I am quite new to pytorch, with a theoretical understanding of some of the basic machine learning concepts, so there might be a lot of bugs here, but I would appreciate if somebody could potentially point to why the output during training looks like this

LOSS train 0.0 valid 3.0965657234191895

Seems like the avg_loss variable is always returning 0, and the loss just sticks at about 3.08-3.09.

Thanks in advance!

Did you make sure if i % 10000 == 9999: is called at all?
If not, last_loss will stay initialized to 0.0 and will never be updated.

Yeah that’s a good point @ptrblck .

I also noticed that the loss function is returning nan. That’s probably linked to the whole issue of the loss not decreasing. Do you have any ideas why loss_fn would be outputing nan here?
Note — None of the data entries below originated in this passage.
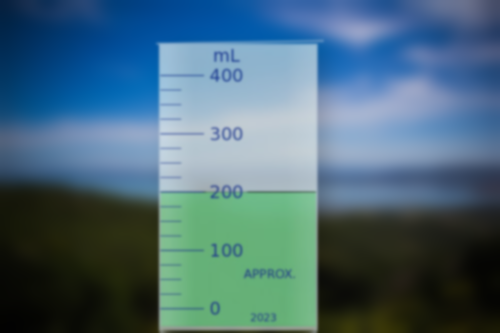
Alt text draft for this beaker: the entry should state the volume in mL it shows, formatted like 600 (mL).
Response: 200 (mL)
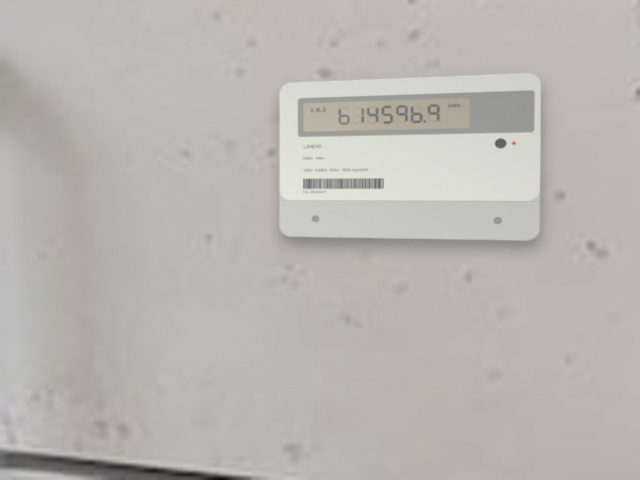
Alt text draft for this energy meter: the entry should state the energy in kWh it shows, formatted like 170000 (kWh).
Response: 614596.9 (kWh)
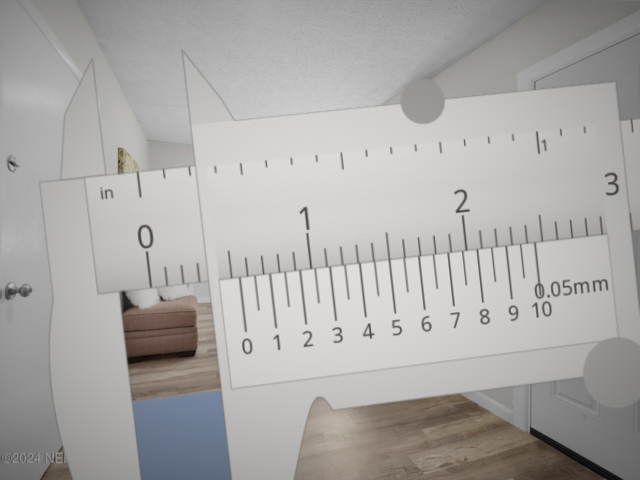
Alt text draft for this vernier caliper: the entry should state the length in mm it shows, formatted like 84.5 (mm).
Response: 5.5 (mm)
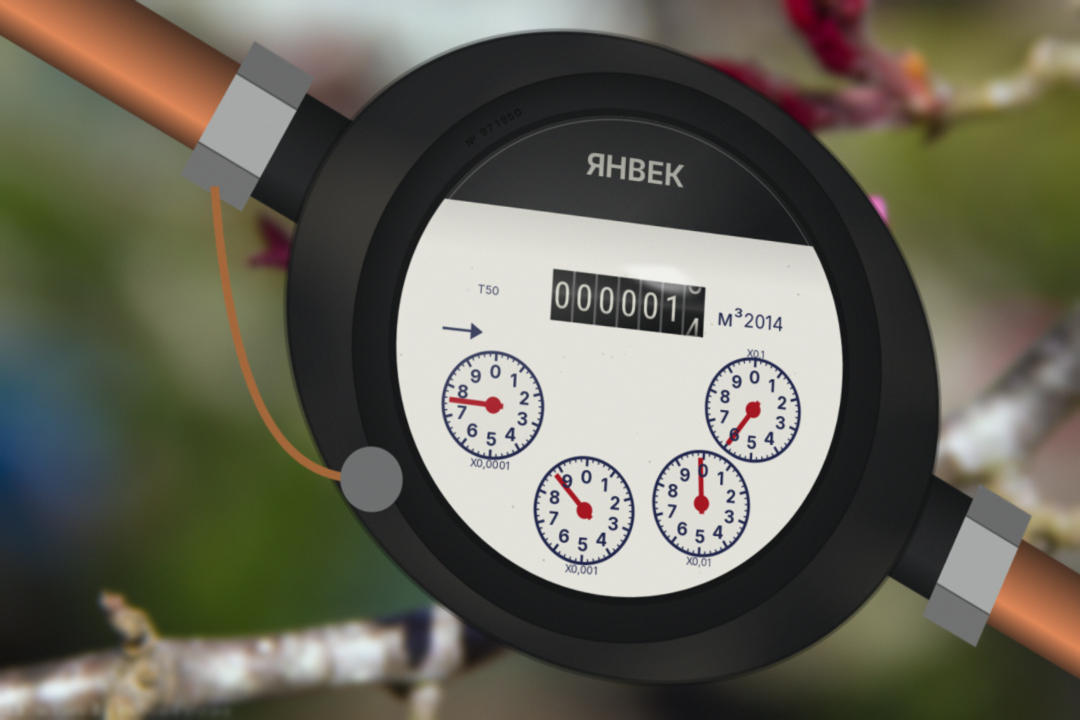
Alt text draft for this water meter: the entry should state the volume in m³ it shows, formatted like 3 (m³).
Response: 13.5987 (m³)
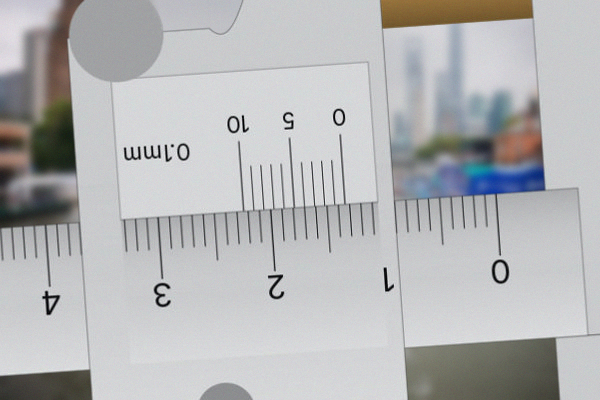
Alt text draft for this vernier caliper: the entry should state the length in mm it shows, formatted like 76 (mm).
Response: 13.4 (mm)
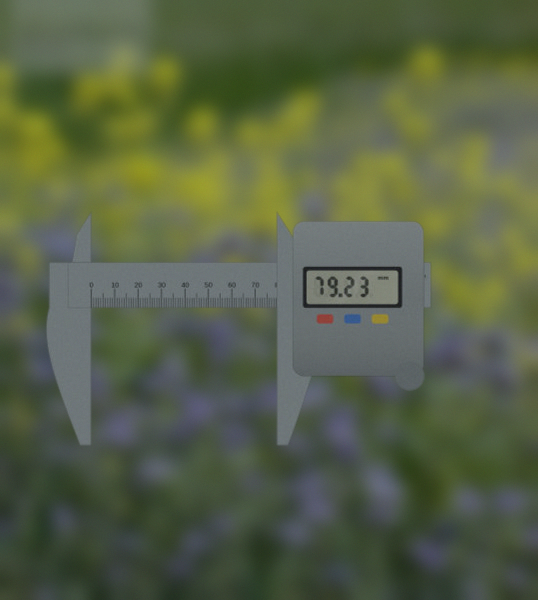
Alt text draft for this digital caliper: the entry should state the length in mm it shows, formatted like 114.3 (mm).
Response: 79.23 (mm)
I am not normalizing the data, so I was going to try that, but not sure if maybe that’s a completely separate thing.

        loss = loss_fn(outputs, labels)
        print(f"Loss: {loss}")

No, I don’t know why the loss is NaN and you would need to narrow it down by isolating which iteration is causing this invalid loss value and which operation (inside the model) creates the first invalid value.